Note: I'm trying to locate a copy of the old screenshot after my hosting company went under. Please bear with me. - 4.6.03

ThumbnailAnother major overhaul, I was asked to redesign the site for Whitman's technology services department. The previous site was much simpler, and I was hoping to do something visually interesting and different with this site. There was very little creative direction given, and the only real requirements were that pages be easy enough to maintain that our CTO could change them with a text editor.

Skills, Technologies, Etc.

HTML, Perl-based CGI, Javascript, SSI (and lots of 'em)

My Role:

Lead Designer, Developer

Results:

The design I ended up going with was very vaguely based on an early iteration of Glassdog.com that I liked, using an interesting framed-page effect. After developing an HTML prototype of the page, though, it became clear that the page would be difficult to edit with a text editor. A WYSIWYG editor would have been ideal to allow department members to make changes to the site, but most preferred to use a text editor.

The solution was to build each page out of a series of Server Side Includes, making each actual page little more than actual text and the includes. Considering that the alternative would have been sifting through layers of nested tables to find commented text areas, it worked very well. Additionally, because this site was directed solely at the campus, and it's fast connections, we had no concerns about performance hits caused by all the includes.

The resulting site was one that was easy to edit, and visually interesting.
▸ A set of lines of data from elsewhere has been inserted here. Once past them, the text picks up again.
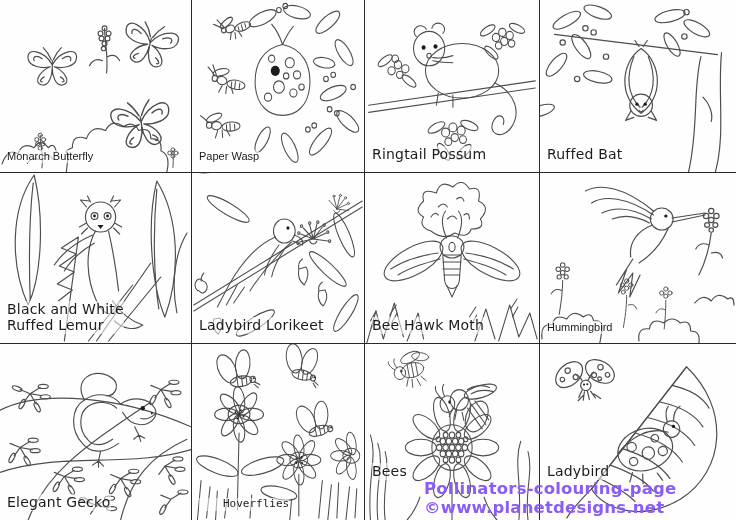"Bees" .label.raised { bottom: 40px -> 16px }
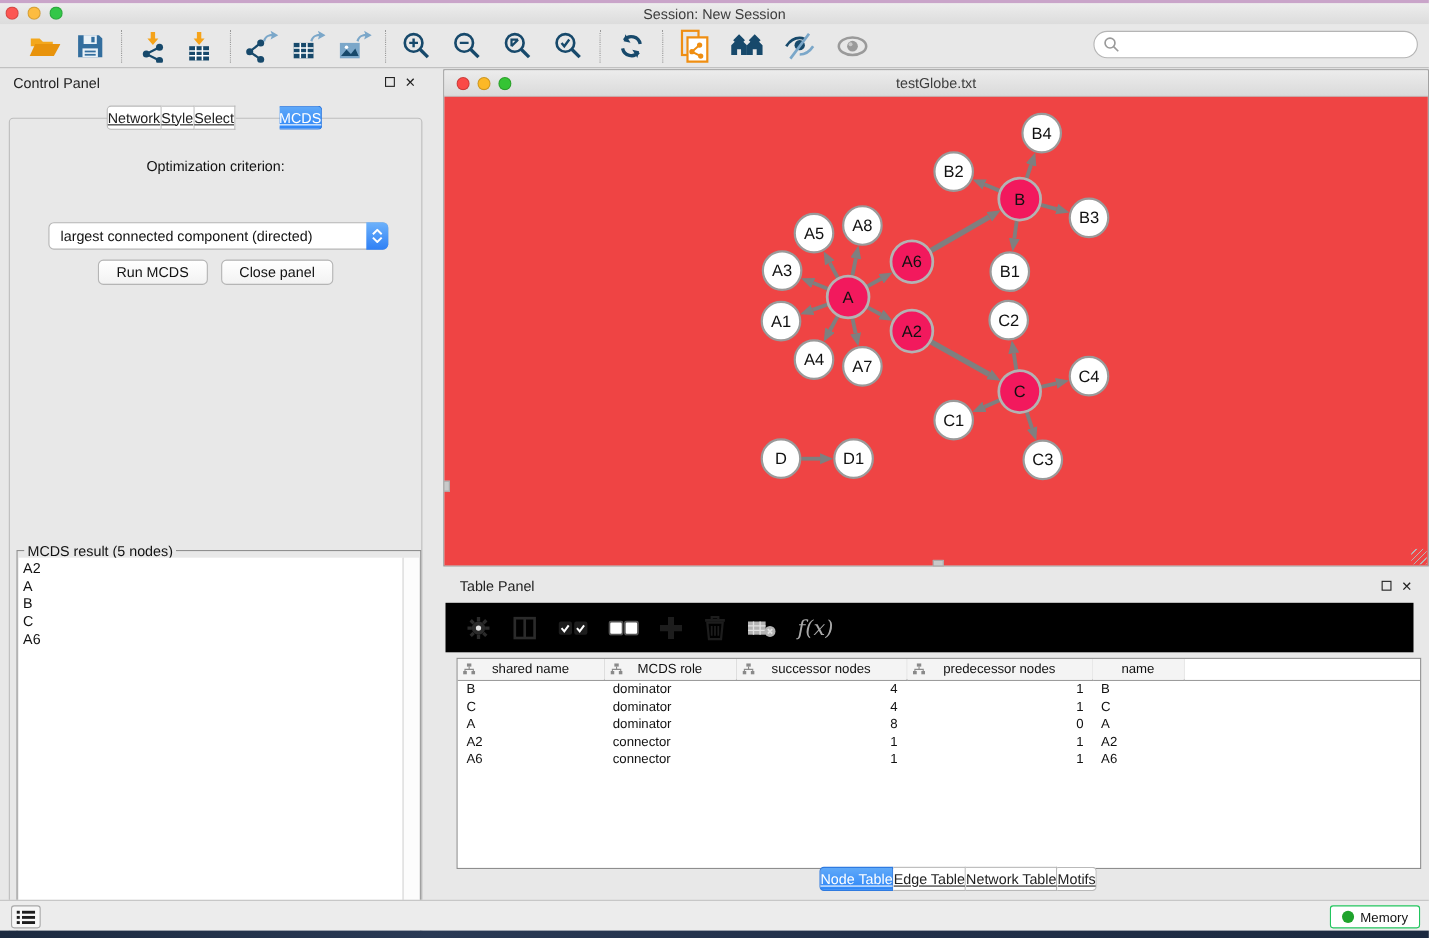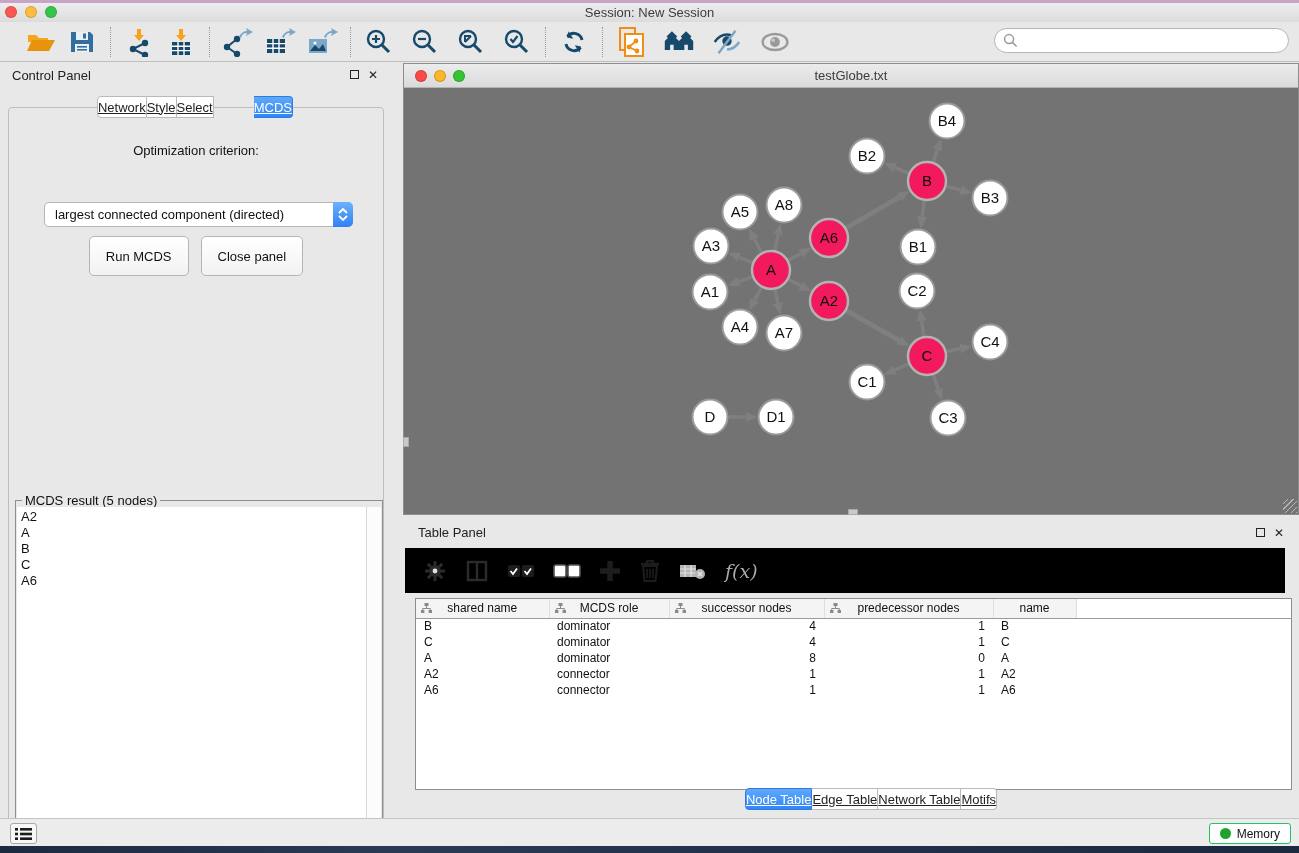"B4" .nw-canvas { background: #737373 -> #ef4444 }
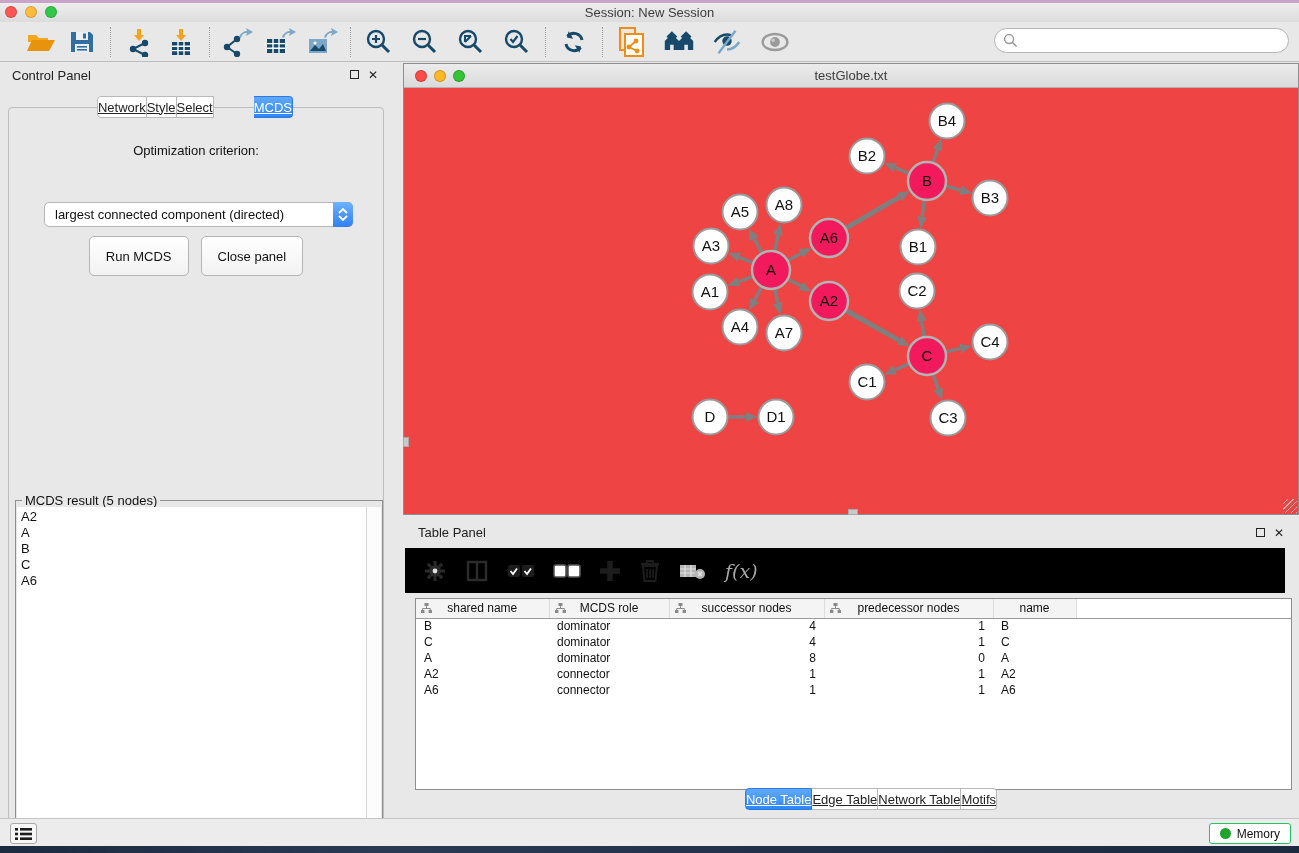"Run MCDS" .push-btn { height: 40px -> 23px }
In fact, it one a design award - First prize of the "Computer Services Website: small institution" category at the 1999 ACM SIGUCCS competition for university publications. The department has since redeigned again, this time looking to go very simple, as well as reflect the look and feel of the main college site. It's mostly a visual redesign though, so you can get a feel for the architecture and content, much of which I wrote during the development process.